* **YOUR OBJECTIVE**
Return, word for word, only the lines of the data below that lie between the line with "(at -3.81 -1.27)" and the line with "(at -1.27 -1.27)", those two lines included.

* **WORKING DATA**
________________

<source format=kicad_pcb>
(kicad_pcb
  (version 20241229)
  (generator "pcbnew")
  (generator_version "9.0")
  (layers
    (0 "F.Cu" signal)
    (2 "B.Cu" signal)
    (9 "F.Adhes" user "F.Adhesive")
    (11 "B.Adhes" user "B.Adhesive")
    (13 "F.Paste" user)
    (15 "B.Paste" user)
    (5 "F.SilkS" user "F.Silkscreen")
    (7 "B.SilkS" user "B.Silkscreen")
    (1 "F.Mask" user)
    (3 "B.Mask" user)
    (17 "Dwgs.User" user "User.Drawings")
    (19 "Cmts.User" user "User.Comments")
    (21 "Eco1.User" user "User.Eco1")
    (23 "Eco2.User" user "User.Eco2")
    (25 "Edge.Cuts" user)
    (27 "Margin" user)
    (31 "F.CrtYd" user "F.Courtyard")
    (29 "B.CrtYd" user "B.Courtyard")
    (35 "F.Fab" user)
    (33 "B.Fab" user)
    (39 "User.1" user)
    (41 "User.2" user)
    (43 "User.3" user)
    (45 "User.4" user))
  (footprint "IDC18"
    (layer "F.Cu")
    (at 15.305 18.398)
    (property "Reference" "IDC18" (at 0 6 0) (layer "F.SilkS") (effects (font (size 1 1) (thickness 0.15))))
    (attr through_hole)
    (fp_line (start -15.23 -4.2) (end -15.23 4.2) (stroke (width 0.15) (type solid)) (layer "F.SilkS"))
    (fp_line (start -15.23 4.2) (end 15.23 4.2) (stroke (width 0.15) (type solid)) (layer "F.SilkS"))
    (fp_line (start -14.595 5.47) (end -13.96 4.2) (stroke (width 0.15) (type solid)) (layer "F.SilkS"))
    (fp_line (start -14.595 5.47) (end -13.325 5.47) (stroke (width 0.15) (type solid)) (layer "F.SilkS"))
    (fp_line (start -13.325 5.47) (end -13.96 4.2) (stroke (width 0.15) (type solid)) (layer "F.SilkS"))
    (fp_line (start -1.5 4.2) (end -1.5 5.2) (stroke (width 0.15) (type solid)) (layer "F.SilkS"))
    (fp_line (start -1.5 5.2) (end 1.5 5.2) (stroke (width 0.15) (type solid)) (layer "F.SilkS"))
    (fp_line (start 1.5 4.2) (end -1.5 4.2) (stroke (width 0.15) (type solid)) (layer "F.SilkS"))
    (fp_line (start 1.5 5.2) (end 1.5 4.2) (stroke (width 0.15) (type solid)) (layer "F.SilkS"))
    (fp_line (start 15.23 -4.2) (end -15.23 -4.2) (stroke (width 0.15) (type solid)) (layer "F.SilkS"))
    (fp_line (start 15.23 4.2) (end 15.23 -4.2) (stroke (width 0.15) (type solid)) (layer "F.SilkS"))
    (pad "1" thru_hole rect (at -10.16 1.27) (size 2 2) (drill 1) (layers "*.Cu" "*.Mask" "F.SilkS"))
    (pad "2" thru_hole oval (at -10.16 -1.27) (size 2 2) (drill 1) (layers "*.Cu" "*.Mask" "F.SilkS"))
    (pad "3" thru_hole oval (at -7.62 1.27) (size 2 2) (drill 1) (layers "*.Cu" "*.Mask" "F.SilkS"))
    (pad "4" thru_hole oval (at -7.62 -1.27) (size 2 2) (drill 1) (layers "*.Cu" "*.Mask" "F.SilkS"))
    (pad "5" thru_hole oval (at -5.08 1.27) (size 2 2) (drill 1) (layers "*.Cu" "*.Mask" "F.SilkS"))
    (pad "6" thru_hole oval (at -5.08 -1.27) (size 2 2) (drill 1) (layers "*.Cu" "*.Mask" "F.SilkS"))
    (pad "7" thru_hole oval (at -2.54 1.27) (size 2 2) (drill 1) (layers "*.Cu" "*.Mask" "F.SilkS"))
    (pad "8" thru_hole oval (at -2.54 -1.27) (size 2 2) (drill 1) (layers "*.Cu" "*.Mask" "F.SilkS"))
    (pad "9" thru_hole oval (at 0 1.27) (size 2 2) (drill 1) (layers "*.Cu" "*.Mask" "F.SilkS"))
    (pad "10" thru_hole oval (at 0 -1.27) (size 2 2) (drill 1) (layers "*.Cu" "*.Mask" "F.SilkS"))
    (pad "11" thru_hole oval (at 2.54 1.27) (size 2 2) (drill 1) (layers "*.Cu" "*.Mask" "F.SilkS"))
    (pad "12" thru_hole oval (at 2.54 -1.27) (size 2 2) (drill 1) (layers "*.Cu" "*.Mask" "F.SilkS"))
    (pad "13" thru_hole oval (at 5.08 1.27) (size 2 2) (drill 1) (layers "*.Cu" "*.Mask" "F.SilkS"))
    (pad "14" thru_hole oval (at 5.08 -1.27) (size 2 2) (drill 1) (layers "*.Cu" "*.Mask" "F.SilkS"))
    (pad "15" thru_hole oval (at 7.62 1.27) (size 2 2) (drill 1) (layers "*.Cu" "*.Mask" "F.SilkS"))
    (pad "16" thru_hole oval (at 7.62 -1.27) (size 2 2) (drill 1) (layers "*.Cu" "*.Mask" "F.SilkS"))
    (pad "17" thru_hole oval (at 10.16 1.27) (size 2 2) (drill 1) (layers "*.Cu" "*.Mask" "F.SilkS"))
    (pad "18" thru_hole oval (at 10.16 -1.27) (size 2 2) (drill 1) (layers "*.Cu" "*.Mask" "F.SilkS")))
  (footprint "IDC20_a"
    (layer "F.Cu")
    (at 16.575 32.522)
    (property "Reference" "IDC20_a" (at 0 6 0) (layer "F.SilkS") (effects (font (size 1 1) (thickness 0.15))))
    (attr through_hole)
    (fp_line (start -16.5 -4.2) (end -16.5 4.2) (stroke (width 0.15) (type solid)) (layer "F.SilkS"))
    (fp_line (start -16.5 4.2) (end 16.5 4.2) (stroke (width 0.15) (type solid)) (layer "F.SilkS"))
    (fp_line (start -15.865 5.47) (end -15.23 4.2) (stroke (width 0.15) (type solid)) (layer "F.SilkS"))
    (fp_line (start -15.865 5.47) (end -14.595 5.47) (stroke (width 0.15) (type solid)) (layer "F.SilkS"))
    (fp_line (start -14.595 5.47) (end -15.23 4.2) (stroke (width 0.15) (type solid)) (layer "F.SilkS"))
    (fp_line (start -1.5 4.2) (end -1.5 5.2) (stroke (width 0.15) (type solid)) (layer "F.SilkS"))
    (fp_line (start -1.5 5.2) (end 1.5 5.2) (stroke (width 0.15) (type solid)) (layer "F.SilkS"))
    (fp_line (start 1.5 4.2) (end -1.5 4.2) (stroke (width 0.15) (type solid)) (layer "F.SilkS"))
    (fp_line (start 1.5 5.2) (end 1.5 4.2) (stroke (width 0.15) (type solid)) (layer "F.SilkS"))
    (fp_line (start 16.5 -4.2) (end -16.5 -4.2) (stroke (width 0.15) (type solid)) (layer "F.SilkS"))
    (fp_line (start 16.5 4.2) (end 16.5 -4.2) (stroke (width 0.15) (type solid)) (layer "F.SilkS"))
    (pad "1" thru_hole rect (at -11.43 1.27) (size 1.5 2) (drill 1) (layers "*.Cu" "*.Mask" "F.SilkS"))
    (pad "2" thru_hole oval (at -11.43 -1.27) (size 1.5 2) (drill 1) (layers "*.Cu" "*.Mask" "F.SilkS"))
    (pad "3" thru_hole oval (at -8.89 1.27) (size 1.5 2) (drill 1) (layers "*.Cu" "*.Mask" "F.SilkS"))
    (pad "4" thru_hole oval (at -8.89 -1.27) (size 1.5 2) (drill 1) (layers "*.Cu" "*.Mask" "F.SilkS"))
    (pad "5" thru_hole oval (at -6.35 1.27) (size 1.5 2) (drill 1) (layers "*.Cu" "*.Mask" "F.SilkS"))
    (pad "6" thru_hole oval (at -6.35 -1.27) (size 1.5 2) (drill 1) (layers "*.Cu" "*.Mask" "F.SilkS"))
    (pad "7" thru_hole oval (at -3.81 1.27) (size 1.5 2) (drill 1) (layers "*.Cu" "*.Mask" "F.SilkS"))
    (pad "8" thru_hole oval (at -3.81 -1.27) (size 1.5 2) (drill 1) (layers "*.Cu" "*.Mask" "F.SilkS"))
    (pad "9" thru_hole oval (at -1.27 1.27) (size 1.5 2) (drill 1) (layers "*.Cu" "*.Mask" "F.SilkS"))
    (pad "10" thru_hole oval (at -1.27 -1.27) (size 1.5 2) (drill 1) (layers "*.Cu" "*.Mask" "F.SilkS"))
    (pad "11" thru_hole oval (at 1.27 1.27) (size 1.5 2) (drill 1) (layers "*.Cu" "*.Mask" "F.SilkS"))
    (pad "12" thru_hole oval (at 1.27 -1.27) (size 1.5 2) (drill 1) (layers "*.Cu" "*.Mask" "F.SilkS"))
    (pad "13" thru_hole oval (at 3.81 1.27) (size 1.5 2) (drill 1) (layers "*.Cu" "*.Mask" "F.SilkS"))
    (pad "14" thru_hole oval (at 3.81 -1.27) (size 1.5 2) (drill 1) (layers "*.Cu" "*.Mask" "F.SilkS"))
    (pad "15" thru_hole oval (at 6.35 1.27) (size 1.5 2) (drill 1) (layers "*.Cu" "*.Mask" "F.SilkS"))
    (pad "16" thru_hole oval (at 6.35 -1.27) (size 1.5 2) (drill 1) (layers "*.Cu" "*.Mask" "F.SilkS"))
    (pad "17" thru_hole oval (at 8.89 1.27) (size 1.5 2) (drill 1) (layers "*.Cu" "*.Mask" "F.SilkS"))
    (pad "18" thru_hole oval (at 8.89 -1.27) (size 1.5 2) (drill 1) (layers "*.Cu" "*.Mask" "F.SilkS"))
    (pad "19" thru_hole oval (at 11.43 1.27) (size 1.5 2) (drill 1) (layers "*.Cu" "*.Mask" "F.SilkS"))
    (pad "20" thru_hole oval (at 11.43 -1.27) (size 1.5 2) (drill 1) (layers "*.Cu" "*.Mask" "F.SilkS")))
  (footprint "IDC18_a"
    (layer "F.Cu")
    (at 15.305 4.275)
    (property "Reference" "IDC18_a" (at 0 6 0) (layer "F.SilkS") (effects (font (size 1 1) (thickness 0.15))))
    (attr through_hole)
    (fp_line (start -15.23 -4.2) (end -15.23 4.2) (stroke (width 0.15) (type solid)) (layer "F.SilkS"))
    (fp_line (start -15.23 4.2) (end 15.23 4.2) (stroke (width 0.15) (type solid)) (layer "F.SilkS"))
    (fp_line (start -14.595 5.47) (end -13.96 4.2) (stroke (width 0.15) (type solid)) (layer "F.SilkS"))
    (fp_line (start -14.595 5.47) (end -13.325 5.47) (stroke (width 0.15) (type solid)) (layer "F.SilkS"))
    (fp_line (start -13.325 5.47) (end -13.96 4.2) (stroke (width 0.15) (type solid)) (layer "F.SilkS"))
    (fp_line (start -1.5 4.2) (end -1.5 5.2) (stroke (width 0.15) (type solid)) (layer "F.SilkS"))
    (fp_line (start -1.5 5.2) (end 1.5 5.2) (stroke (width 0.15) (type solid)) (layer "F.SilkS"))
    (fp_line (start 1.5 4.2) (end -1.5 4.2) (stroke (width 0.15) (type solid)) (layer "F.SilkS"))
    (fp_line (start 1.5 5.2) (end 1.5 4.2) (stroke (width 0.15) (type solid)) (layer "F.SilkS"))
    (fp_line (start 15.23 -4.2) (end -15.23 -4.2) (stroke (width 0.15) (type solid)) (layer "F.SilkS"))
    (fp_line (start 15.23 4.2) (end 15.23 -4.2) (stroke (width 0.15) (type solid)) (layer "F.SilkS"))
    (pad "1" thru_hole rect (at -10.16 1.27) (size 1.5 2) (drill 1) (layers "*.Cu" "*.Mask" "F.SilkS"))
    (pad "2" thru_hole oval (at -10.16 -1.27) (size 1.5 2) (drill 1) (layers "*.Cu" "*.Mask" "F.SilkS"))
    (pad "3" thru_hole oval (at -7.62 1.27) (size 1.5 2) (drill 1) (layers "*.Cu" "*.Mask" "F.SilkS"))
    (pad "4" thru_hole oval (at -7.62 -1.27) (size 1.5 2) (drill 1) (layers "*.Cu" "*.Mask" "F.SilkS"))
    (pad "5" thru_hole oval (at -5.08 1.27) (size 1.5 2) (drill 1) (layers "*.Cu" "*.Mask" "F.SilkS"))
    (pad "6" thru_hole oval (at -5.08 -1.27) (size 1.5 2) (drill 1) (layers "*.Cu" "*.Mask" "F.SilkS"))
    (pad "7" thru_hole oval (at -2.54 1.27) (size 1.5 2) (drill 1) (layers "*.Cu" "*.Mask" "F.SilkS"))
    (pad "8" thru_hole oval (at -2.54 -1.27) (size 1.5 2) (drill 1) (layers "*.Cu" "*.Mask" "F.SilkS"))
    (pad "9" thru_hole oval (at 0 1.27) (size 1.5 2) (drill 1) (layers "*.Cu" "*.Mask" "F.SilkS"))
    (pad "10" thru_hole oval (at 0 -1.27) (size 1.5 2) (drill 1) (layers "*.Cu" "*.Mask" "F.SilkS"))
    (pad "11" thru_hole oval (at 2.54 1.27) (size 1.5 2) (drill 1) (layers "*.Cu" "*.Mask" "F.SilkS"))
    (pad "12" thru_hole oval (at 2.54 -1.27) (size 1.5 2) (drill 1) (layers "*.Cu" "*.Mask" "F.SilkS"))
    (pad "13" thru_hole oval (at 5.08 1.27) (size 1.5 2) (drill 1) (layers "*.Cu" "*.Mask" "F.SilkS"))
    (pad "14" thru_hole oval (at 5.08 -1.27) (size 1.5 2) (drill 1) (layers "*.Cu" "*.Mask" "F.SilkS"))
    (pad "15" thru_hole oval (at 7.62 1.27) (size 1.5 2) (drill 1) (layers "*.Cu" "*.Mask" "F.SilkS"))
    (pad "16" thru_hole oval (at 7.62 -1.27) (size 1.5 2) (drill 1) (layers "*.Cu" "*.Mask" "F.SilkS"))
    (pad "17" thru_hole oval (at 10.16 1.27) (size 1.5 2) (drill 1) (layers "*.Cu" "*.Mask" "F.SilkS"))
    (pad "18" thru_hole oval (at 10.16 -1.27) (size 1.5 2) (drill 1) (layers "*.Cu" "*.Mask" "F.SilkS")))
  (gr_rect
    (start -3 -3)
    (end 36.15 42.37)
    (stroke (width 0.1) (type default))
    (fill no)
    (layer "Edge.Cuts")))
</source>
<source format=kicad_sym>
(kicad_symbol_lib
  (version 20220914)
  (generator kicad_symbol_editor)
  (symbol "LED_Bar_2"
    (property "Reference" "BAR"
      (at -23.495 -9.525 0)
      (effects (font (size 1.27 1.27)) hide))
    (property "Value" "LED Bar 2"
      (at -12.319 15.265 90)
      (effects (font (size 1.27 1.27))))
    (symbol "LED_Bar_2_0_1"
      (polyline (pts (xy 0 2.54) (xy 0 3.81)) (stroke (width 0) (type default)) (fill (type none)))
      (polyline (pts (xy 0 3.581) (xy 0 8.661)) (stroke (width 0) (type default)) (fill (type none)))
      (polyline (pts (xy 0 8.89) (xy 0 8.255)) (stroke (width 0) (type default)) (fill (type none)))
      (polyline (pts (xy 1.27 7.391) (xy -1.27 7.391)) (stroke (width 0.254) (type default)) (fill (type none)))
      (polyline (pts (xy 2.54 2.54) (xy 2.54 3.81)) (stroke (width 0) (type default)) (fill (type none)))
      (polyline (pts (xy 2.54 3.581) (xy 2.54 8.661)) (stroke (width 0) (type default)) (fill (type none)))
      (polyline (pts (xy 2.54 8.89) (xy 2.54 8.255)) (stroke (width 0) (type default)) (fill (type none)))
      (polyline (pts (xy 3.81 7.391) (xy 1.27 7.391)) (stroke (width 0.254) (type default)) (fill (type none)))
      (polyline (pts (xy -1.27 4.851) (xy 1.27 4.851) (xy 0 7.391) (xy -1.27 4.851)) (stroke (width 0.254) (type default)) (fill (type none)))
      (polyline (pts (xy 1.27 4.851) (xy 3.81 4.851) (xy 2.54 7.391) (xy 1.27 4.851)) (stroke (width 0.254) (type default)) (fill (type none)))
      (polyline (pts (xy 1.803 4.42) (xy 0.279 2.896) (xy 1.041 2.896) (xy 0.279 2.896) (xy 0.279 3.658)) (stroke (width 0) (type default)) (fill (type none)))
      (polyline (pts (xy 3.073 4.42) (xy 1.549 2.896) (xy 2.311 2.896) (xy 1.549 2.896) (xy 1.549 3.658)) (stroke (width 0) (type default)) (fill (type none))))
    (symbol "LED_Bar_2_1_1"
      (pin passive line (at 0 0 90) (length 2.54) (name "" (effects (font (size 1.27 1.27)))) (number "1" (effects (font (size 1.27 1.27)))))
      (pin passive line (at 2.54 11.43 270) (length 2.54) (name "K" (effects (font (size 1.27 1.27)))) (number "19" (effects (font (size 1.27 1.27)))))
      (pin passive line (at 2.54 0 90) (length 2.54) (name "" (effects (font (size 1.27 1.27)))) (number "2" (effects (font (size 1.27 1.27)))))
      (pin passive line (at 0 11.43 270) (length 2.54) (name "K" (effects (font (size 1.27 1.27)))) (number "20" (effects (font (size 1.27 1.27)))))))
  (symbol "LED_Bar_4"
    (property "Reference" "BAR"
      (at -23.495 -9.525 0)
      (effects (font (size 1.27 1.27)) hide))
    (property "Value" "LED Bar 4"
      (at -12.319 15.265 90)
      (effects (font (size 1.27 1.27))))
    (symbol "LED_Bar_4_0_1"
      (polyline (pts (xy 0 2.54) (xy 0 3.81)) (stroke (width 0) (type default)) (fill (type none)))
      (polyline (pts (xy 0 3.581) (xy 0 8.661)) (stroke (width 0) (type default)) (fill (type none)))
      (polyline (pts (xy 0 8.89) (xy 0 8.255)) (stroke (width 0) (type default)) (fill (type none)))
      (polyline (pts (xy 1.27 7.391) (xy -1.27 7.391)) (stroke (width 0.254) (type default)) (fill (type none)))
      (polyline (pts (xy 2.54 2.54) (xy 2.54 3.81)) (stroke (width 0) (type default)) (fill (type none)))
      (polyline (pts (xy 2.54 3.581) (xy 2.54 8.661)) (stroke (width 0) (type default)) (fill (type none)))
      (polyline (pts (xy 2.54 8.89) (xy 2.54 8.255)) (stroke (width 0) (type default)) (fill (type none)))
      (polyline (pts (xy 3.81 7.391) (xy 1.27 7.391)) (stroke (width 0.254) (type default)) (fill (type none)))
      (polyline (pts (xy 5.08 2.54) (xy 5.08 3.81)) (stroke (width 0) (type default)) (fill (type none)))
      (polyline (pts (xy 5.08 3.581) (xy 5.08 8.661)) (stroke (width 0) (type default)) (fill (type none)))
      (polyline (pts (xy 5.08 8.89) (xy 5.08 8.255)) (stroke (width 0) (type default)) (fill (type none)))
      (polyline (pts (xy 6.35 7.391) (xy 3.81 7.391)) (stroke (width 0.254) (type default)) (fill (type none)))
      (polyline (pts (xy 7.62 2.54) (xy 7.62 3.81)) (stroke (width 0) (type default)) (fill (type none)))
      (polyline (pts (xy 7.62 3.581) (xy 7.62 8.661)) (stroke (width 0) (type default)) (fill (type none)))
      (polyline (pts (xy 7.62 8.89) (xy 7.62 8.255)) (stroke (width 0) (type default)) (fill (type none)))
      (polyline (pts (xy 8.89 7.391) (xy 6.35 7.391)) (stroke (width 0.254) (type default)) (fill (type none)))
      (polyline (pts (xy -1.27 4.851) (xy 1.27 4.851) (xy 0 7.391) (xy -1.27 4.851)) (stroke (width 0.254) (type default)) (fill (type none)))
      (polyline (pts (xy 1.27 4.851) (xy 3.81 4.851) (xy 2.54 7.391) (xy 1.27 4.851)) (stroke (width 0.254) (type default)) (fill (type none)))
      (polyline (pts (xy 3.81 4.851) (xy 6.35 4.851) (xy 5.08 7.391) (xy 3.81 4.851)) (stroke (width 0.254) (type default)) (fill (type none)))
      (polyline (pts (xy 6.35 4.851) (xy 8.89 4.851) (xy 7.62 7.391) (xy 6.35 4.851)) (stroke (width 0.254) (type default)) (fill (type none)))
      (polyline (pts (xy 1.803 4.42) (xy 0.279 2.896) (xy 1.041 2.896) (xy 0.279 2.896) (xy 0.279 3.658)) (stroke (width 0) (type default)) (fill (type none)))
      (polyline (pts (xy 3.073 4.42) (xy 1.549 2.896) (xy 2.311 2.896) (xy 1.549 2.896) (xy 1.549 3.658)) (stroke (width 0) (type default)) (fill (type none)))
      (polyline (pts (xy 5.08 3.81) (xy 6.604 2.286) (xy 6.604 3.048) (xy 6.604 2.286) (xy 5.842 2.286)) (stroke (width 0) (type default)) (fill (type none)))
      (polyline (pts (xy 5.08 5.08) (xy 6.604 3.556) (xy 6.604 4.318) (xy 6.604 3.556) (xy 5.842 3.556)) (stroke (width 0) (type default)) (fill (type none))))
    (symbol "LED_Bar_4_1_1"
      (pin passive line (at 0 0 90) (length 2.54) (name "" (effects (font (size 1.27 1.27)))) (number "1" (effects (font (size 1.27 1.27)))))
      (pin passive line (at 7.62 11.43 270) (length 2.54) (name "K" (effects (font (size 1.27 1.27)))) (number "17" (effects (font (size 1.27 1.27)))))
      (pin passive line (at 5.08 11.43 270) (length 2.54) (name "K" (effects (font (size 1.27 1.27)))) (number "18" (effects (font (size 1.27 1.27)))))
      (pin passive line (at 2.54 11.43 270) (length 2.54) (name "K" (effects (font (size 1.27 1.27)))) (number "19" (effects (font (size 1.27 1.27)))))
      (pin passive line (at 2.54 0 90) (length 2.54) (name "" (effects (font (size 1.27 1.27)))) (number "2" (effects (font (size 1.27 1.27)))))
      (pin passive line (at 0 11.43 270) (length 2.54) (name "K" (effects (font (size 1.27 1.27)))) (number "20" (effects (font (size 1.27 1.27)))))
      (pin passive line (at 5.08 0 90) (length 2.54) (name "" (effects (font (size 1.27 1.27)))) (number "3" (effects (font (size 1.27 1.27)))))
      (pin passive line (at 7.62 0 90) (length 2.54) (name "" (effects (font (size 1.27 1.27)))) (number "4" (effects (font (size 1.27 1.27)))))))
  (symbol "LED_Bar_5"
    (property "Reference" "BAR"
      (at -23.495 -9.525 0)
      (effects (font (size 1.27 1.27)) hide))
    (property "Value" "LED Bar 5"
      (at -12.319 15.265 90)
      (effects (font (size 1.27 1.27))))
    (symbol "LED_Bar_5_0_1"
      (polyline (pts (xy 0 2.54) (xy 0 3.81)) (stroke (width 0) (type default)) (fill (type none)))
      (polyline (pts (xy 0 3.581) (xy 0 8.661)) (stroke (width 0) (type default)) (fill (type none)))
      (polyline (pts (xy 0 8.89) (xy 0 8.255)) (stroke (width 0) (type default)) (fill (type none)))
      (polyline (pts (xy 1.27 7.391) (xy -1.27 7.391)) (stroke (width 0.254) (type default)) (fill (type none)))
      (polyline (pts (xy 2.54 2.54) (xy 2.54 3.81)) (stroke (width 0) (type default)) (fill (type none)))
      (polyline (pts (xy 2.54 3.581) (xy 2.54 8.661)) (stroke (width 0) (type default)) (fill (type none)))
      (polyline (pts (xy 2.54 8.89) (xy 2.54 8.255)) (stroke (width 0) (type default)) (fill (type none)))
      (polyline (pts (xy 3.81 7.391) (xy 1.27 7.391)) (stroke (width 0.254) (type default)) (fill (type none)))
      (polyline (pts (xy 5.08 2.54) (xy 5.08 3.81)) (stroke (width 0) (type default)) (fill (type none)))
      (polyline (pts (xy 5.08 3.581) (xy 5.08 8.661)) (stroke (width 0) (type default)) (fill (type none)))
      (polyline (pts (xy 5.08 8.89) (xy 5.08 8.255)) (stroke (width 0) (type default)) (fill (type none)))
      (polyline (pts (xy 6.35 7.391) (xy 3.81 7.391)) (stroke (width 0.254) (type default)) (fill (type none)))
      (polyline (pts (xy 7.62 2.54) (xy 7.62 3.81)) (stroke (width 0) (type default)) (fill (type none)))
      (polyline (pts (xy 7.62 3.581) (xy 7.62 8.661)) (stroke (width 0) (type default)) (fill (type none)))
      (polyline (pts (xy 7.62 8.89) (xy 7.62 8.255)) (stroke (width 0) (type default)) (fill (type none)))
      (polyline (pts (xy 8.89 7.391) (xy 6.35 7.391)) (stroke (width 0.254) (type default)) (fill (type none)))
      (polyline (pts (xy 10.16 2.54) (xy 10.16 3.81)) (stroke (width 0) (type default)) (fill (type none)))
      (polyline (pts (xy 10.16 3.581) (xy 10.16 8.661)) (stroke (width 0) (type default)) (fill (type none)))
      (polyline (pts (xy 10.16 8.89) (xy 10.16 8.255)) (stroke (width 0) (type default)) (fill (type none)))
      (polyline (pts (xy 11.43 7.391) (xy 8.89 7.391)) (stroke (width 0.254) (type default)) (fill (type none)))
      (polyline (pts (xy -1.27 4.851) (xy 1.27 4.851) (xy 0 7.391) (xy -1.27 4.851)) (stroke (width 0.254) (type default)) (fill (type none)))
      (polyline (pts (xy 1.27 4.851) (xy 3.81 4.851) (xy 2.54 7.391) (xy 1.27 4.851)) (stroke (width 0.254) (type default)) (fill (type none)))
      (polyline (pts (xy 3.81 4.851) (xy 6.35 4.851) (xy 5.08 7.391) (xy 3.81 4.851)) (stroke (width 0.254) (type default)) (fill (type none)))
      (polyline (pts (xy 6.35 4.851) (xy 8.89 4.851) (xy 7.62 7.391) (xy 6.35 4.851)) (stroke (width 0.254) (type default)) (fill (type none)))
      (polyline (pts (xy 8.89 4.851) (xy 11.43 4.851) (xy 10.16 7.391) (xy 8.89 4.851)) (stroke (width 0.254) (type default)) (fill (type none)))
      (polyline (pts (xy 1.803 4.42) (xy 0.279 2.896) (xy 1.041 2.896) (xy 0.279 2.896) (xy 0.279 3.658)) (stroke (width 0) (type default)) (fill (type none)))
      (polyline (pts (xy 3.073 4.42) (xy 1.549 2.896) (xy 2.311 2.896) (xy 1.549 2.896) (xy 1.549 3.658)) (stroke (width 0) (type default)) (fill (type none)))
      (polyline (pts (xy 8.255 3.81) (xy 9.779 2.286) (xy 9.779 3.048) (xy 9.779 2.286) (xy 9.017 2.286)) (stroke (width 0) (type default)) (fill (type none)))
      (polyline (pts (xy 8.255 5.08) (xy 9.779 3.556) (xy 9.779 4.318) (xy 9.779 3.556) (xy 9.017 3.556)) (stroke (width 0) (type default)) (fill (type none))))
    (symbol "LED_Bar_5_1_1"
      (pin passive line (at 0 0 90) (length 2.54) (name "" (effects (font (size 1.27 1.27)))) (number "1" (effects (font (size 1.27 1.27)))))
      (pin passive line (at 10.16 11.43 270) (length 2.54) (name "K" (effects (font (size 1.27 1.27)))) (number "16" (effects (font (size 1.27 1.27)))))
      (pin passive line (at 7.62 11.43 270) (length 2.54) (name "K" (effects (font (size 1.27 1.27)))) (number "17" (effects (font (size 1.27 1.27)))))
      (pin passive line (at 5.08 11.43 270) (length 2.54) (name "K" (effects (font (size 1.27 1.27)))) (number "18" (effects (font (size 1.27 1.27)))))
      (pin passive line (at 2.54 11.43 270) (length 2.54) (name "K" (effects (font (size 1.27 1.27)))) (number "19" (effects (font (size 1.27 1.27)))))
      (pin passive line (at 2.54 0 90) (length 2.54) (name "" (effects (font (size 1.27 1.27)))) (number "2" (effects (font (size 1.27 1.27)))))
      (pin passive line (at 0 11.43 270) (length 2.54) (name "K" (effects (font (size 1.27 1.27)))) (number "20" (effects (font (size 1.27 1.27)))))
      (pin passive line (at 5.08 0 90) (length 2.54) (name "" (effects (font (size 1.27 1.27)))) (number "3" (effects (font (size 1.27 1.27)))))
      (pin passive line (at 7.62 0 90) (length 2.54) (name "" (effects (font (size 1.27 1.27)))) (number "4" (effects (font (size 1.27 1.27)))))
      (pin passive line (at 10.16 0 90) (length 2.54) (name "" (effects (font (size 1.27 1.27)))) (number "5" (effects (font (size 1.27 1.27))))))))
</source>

________________

* **OUTPUT OF THE EXERCISE**
    (pad "8" thru_hole oval (at -3.81 -1.27) (size 1.5 2) (drill 1) (layers "*.Cu" "*.Mask" "F.SilkS"))
    (pad "9" thru_hole oval (at -1.27 1.27) (size 1.5 2) (drill 1) (layers "*.Cu" "*.Mask" "F.SilkS"))
    (pad "10" thru_hole oval (at -1.27 -1.27) (size 1.5 2) (drill 1) (layers "*.Cu" "*.Mask" "F.SilkS"))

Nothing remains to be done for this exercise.